The Effect of Employee Assistance Programs (EAPs) on Behavioral Healthcare Utilization: The Role of Race/Ethnicity
- Author(s): Coles, Courtney
- Advisor(s): Ettner, Susan L
- et al.
Research Objective: Employee assistance programs (EAPs) are employer-sponsored interventions aimed at addressing a variety of issues that impact employee well-being and job performance. EAPs are designed to offer early intervention to mitigate problems experienced by employees and their spouses and dependents without requiring copayment. Despite the widespread offering of EAP services, there is little evidence in recent years describing the types of patients who utilize EAP services. It has been estimated that EAP services are benefits offered by tens of thousands of employers; however, estimates suggest only upwards of 6% of employees utilize these services. Researchers have urged that future research in the EAP field focus on identifying facilitators and barriers to EAP utilization and characteristics of EAP users. Compared to gender and age, race/ethnicity is a characteristic less commonly examined as a potential factor influencing EAP service use. This is likely because the study often lacks race/ethnicity data. The differential use of EAP services by race/ethnicity reported in the literature suggests that there may be a group that potentially benefits from these services, but is not obtaining them – due to inaccessibility, unawareness or negative perceptions of these services. Therefore, it is important to characterize employees who underutilize EAP services when they have access with little to no financial obstacles to utilize these services.

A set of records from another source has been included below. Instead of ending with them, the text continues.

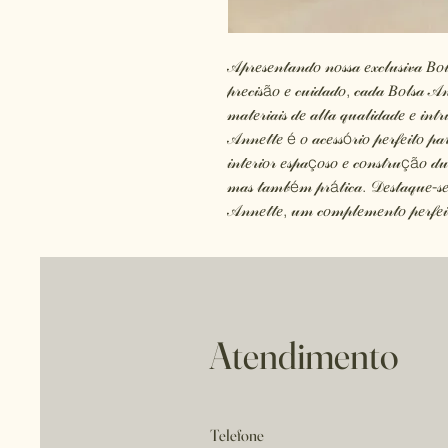
𝒜𝓅𝓇𝑒𝓈𝑒𝓃𝓉𝒶𝓃𝒹𝑜 𝓃𝑜𝓈𝓈𝒶 𝑒𝓍𝒸𝓁𝓊𝓈𝒾𝓋𝒶 
𝓅𝓇𝑒𝒸𝒾𝓈ã𝑜 𝑒 𝒸𝓊𝒾𝒹𝒶𝒹𝑜, 𝒸𝒶𝒹𝒶 𝐵𝑜𝓁𝓈𝒶 𝒜
𝓂𝒶𝓉𝑒𝓇𝒾𝒶𝒾𝓈 𝒹𝑒 𝒶𝓁𝓉𝒶 𝓆𝓊𝒶𝓁𝒾𝒹𝒶𝒹𝑒 𝑒 𝒾𝓃𝓉
𝒜𝓃𝓃𝑒𝓉𝓉𝑒 é 𝑜 𝒶𝒸𝑒𝓈𝓈ó𝓇𝒾𝑜 𝓅𝑒𝓇𝒻𝑒𝒾𝓉𝑜 𝓅
𝒾𝓃𝓉𝑒𝓇𝒾𝑜𝓇 𝑒𝓈𝓅𝒶ç𝑜𝓈𝑜 𝑒 𝒸𝑜𝓃𝓈𝓉𝓇𝓊çã𝑜 𝒹
𝓂𝒶𝓈 𝓉𝒶𝓂𝒷é𝓂 𝓅𝓇á𝓉𝒾𝒸𝒶. 𝒟𝑒𝓈𝓉𝒶𝓆𝓊𝑒-𝓈𝑒
𝒜𝓃𝓃𝑒𝓉𝓉𝑒, 𝓊𝓂 𝒸𝑜𝓂𝓅𝓁𝑒𝓂𝑒𝓃𝓉𝑜 𝓅𝑒𝓇𝒻𝑒𝒾
Atendimento
Telefone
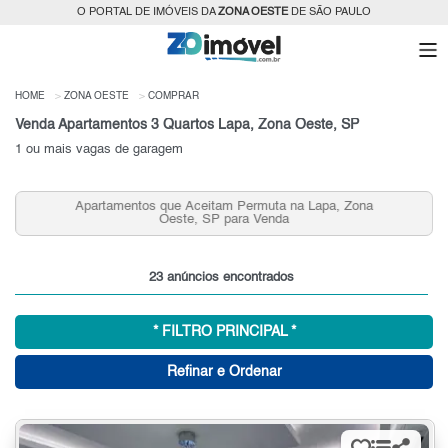
O PORTAL DE IMÓVEIS DA
ZONA OESTE
DE SÃO PAULO
HOME
ZONA OESTE
COMPRAR
Venda Apartamentos 3 Quartos Lapa, Zona Oeste, SP
1 ou mais vagas de garagem
Apartamentos que Aceitam Permuta na Lapa, Zona
Oeste, SP para Venda
23 anúncios encontrados
* FILTRO PRINCIPAL *
Refinar e Ordenar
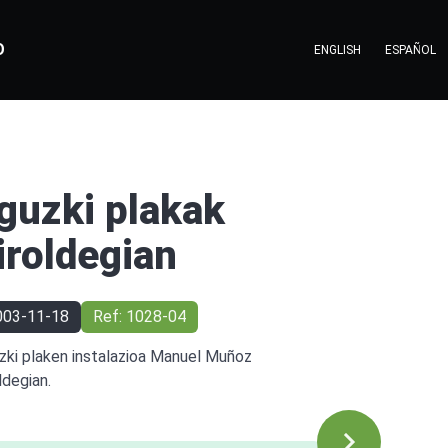
O
ENGLISH
ESPAÑOL
guzki plakak
iroldegian
003-11-18
Ref: 1028-04
zki plaken instalazioa Manuel Muñoz
ldegian.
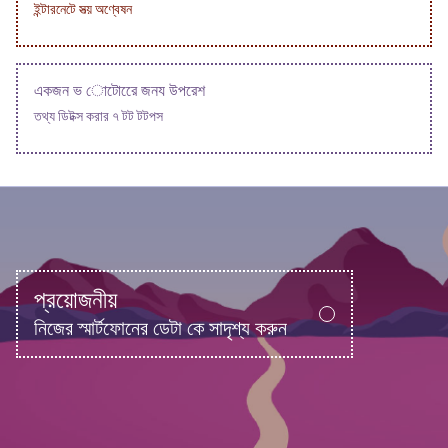
ইন্টারনেটে সত্য় অণ্বেষন
একজন ভ োটোরেে জনয উপরেশ
তথ্য ডিটক্স করার ৭ টট টটপস
প্রয়োজনীয়
নিজের স্মার্টফোনের ডেটা কে সাদৃশ্য করুন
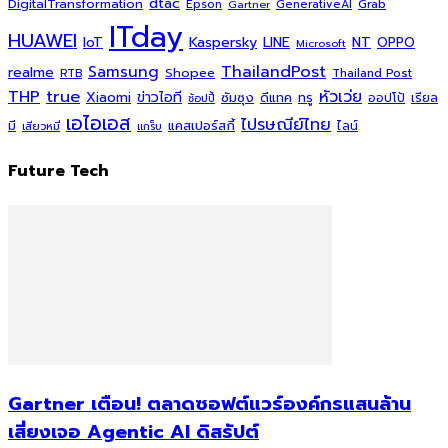
dtac
DigitalTransformation
Grab
Epson
Gartner
GenerativeAI
ITday
HUAWEI
Kaspersky
NT
IoT
LINE
OPPO
Microsoft
ThailandPost
Samsung
realme
Shopee
Thailand Post
RTB
THP
true
หัวเว่ย
Xiaomi
ข่าวไอที
ซัมซุง
ดีแทค
ทรู
ออปโป้
เรียล
ช้อปปี้
เอไอเอส
ไปรษณีย์ไทย
แคสเปอร์สกี้
มี
ไลน์
เสียวหมี่
แกร็บ
Future Tech
Gartner เตือน! ตลาดซอฟต์แวร์องค์กรแสนล้าน
เสี่ยงเจอ Agentic AI ดิสรัปต์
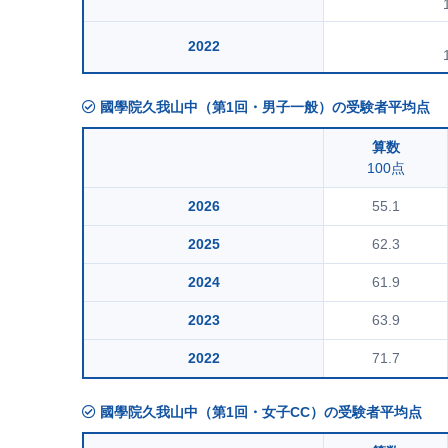
2022
國學院久我山中（第1回・男子一般）の受験者平均点
算数
100点
2026
55.1
2025
62.3
2024
61.9
2023
63.9
2022
71.7
國學院久我山中（第1回・女子CC）の受験者平均点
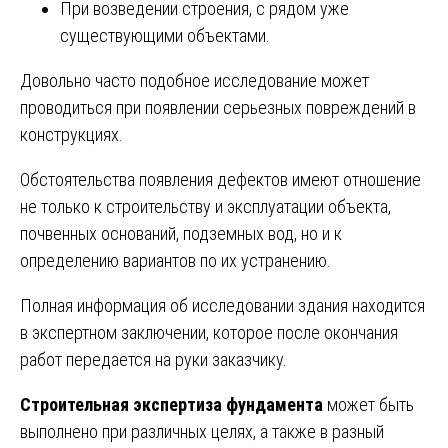
При возведении строения, с рядом уже
существующими объектами.
Довольно часто подобное исследование может
проводиться при появлении серьезных повреждений в
конструкциях.
Обстоятельства появления дефектов имеют отношение
не только к строительству и эксплуатации объекта,
почвенных оснований, подземных вод, но и к
определению вариантов по их устранению.
Полная информация об исследовании здания находится
в экспертном заключении, которое после окончания
работ передается на руки заказчику.
Строительная экспертиза фундамента
может быть
выполнено при различных целях, а также в разный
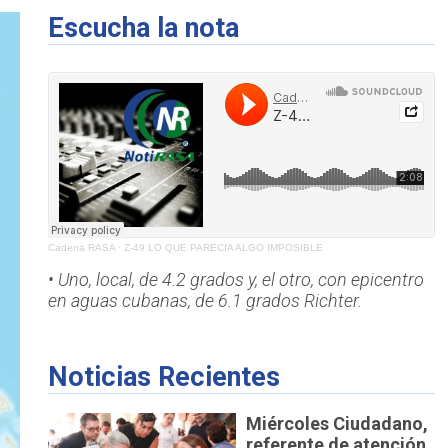
Escucha la nota
Cadena RASA
·
Z-49 LO QUE PARECIA ALGO IMPOSIBLE
• Uno, local, de 4.2 grados y, el otro, con epicentro
en aguas cubanas, de 6.1 grados Richter.
Noticias Recientes
Miércoles Ciudadano,
referente de atención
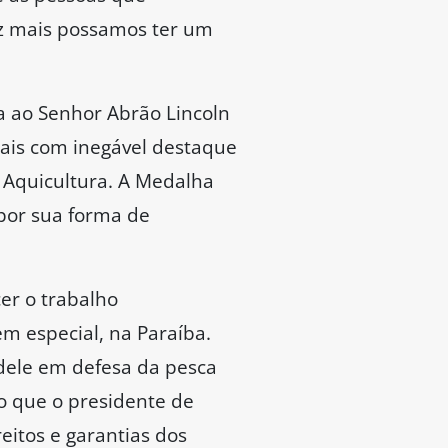
ez mais possamos ter um
a ao Senhor Abrão Lincoln
ais com inegável destaque
 Aquicultura. A Medalha
por sua forma de
er o trabalho
m especial, na Paraíba.
 dele em defesa da pesca
o que o presidente de
eitos e garantias dos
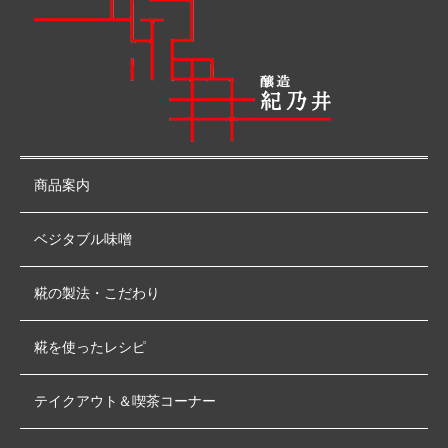
商品案内
ベジタブル味噌
糀の製法・こだわり
糀を使ったレシピ
テイクアウト＆喫茶コーナー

Predictors of behavioral healthcare resource utilization are commonly studied; however, the receipt of EAP services has rarely been examined in recent years. A key research question yet to be answered is whether EAP services serve as a complement or a substitute for behavioral health services. Few studies have rigorously evaluated the effect of EAP use on subsequent behavioral healthcare utilization and the results are mixed. Further, the literature is inundated with evidence that there are lower rates of behavioral health treatment by minorities compared to Whites, and it is plausible that EAP services may serve as an entry point specifically for minorities who would not otherwise pursue behavioral health services. Understanding whether minorities have an alternative route to behavioral health treatment may be helpful in ameliorating behavioral health care disparities. In summary, the research objective of this dissertation was to evaluate if 1) race/ethnicity serves as a predictor of EAP service utilization, 2) individuals utilize EAP services as a complement or a substitute for behavioral health services and 3) whether that relationship differs by race/ethnicity.
Study Design: An individual-level retrospective, cross-sectional analysis. The unit of observation was the person-year.
Principal Findings: Among the sample of commercially-insured adults with access to both EAP services and behavioral health services through a managed behavioral health organization
(n=1,364,539 person-years), the EAP service utilization rate was 2%. Most minorities were found to have statistically significantly lower EAP service utilization relative to Whites, after controlling for other variables in the model. EAP services were utilized as complements – rather than substitutes – of traditional behavioral health services. When examining the results stratified by race/ethnicity, this association is seen by each racial/ethnic group.
Conclusions: The low EAP service utilization suggests stakeholders (e.g. employers, EAP vendors) should consider options to increase utilization. The study findings also suggest that, in a population of adults with employer-sponsored insurance, there are racial/ethnic differences in EAP service utilization. Due to the similar rates of behavioral health disorders relative to Whites, it is unclear why minorities would utilize these services less often. The finding that EAP services were utilized as complements suggests that access to the EAP may have encouraged more employees to seek outpatient behavioral health services as EAPs are typically promoted to employees in a way designed to have a destigmatizing effect. This was found to be true among all racial/ethnic groups.
Implications for Policy or Practice: A key challenge facing stakeholders is how to best encourage racial/ethnic minorities to utilize behavioral health services. Due to the overlapping nature of EAP services and behavioral health services, EAP services appear to be a valuable substitute for traditional behavioral health services.